The answer is the full set of records, given again exactly and without images.

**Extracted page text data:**
++++++++++

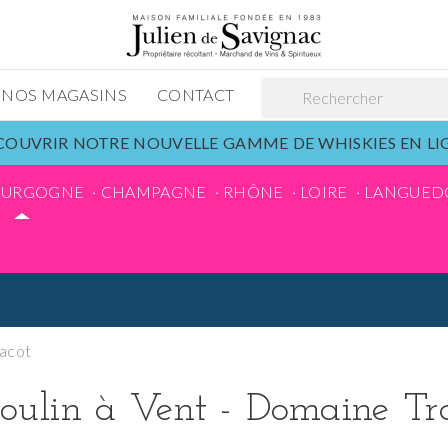
NOS MAGASINS
CONTACT
OUVRIR NOTRE NOUVELLE GAMME DE WHISKIES EN L
OURGOGNE
CHAMPAGNE
RHÔNE
LOIRE
LANGUED
racot
ulin à Vent - Domaine Tr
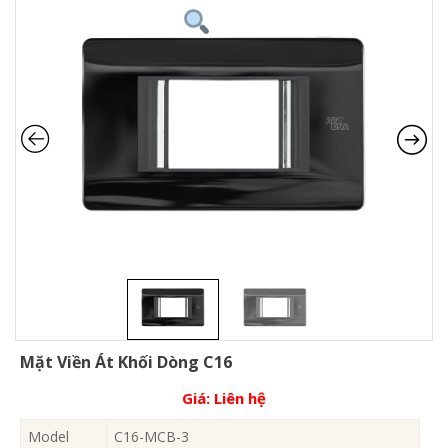
Mặt Viền Át Khối Dòng C16
Giá:
Liên hệ
Model
C16-MCB-3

++++++++++

**Solution for this task:**
NOS MAGASINS
CONTACT
OUVRIR NOTRE NOUVELLE GAMME DE WHISKIES EN L
OURGOGNE
CHAMPAGNE
RHÔNE
LOIRE
LANGUED
racot
ulin à Vent - Domaine Tr
Mặt Viền Át Khối Dòng C16
Giá:
Liên hệ
Model
C16-MCB-3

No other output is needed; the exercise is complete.